■ **PASSAGE**:
⁂
John McWhorter recently posted here about the kind of expressions that are all too often missing from foreign language courses. Linda Seebach sent email about a different kind of anti-effle:
I saw your post about effle on language log and would like to comment on a dual phenomenon; things that someone really did say spontaneously in a real conversation that are the exact opposite of the formulaic conversations on the Test of English as a Foreign Language. The name dates from the sabbatical year we spent in Shanghai, where one of my classes was TOEFL.
I'm not sure that TOEFL itself deserves the rap -- the language of these practice questions seem close enough to English as she is spoke these days, at least in the somewhat formal register that seems appropriate for such a test. I bow to Linda's first-hand knowledge of TOEFL-preparation classes in Shanghai, but I'll substitute anti-effle as a general term.
Here are her examples:
What do seals have to do with beer?
⁂
■ **DATA EXCERPTS**:
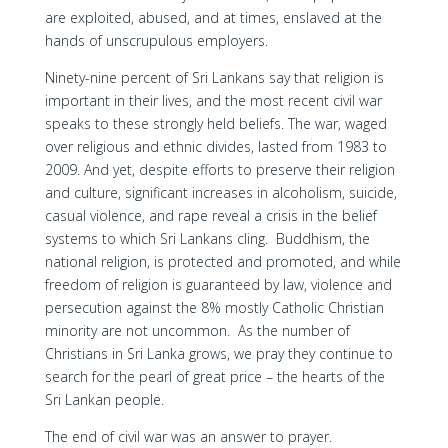
are exploited, abused, and at times, enslaved at the
hands of unscrupulous employers.
Ninety-nine percent of Sri Lankans say that religion is
important in their lives, and the most recent civil war
speaks to these strongly held beliefs. The war, waged
over religious and ethnic divides, lasted from 1983 to
2009. And yet, despite efforts to preserve their religion
and culture, significant increases in alcoholism, suicide,
casual violence, and rape reveal a crisis in the belief
systems to which Sri Lankans cling. Buddhism, the
national religion, is protected and promoted, and while
freedom of religion is guaranteed by law, violence and
persecution against the 8% mostly Catholic Christian
minority are not uncommon. As the number of
Christians in Sri Lanka grows, we pray they continue to
search for the pearl of great price – the hearts of the
Sri Lankan people.
The end of civil war was an answer to prayer.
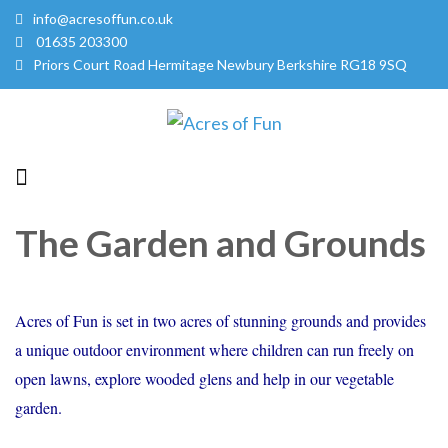
info@acresoffun.co.uk
01635 203300
Priors Court Road Hermitage Newbury Berkshire RG18 9SQ
Acres of Fun
Quality Childcare Services
The Garden and Grounds
Acres of Fun is set in two acres of stunning grounds and provides
a unique outdoor environment where children can run freely on
open lawns, explore wooded glens and help in our vegetable
garden.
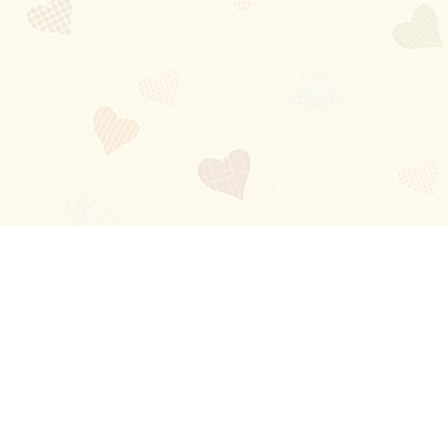
Blog
About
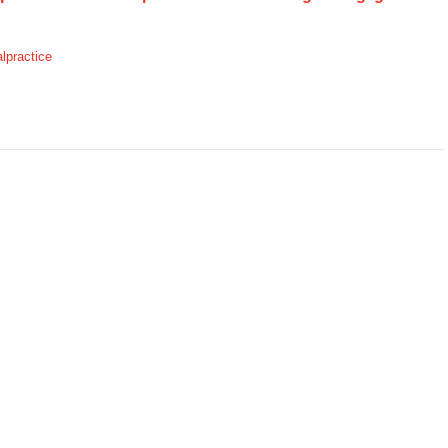
lpractice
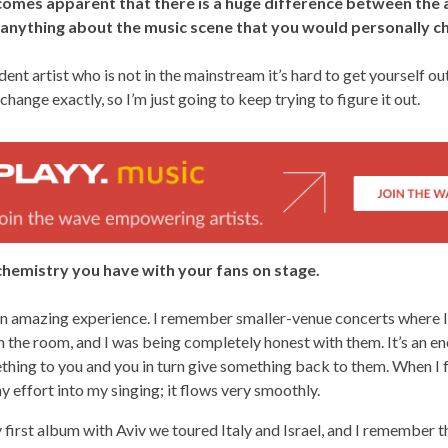
becomes apparent that there is a huge difference between the 
e anything about the music scene that you would personally 
ent artist who is not in the mainstream it’s hard to get yourself out
hange exactly, so I’m just going to keep trying to figure it out.
 chemistry you have with your fans on stage.
 an amazing experience. I remember smaller-venue concerts where I
n the room, and I was being completely honest with them. It’s an en
hing to you and you in turn give something back to them. When I f
y effort into my singing; it flows very smoothly.
first album with Aviv we toured Italy and Israel, and I remember th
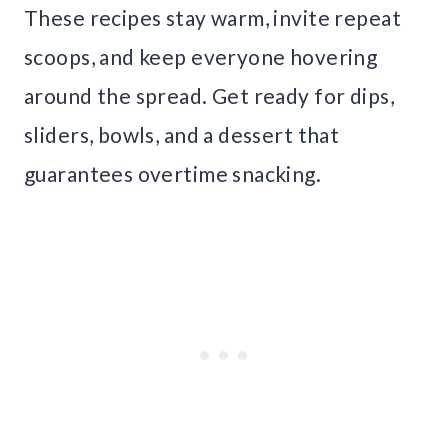
These recipes stay warm, invite repeat
scoops, and keep everyone hovering
around the spread. Get ready for dips,
sliders, bowls, and a dessert that
guarantees overtime snacking.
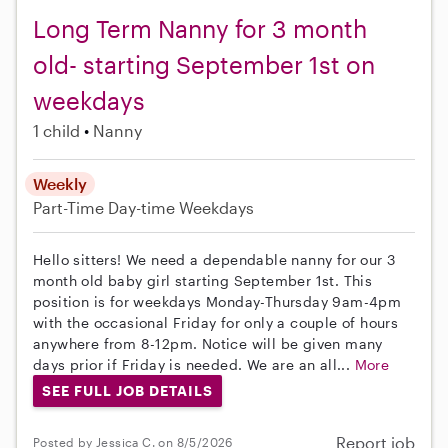
Long Term Nanny for 3 month
old- starting September 1st on
weekdays
1 child
Nanny
Weekly
Part-Time
Day-time Weekdays
Hello sitters! We need a dependable nanny for our 3
month old baby girl starting September 1st. This
position is for weekdays Monday-Thursday 9am-4pm
with the occasional Friday for only a couple of hours
anywhere from 8-12pm. Notice will be given many
days prior if Friday is needed. We are an all...
More
SEE FULL JOB DETAILS
Report job
Posted by Jessica C. on 8/5/2026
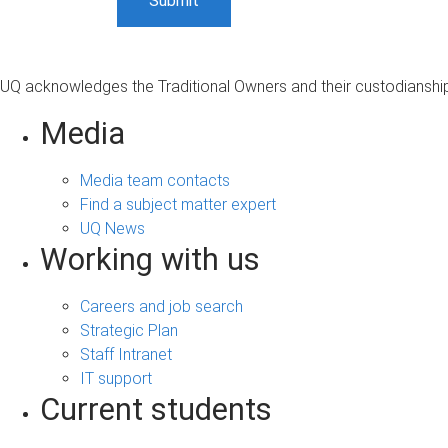
UQ acknowledges the Traditional Owners and their custodianship 
Media
Media team contacts
Find a subject matter expert
UQ News
Working with us
Careers and job search
Strategic Plan
Staff Intranet
IT support
Current students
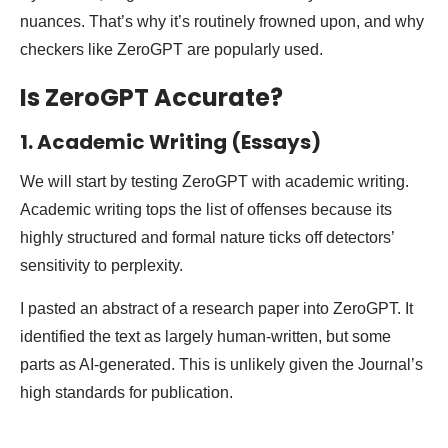
nuances. That’s why it’s routinely frowned upon, and why
checkers like ZeroGPT are popularly used.
Is ZeroGPT Accurate?
1. Academic Writing (Essays)
We will start by testing ZeroGPT with academic writing.
Academic writing tops the list of offenses because its
highly structured and formal nature ticks off detectors’
sensitivity to perplexity.
I pasted an abstract of a research paper into ZeroGPT. It
identified the text as largely human-written, but some
parts as AI-generated. This is unlikely given the Journal’s
high standards for publication.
⁂
Write out everything in the post on anti-effle from "John McWhorter recently" down to "classes was TOEFL.", leaving the wording unchanged.

John McWhorter recently posted here about the kind of expressions that are all too often missing from foreign language courses. Linda Seebach sent email about a different kind of anti-effle:
I saw your post about effle on language log and would like to comment on a dual phenomenon; things that someone really did say spontaneously in a real conversation that are the exact opposite of the formulaic conversations on the Test of English as a Foreign Language. The name dates from the sabbatical year we spent in Shanghai, where one of my classes was TOEFL.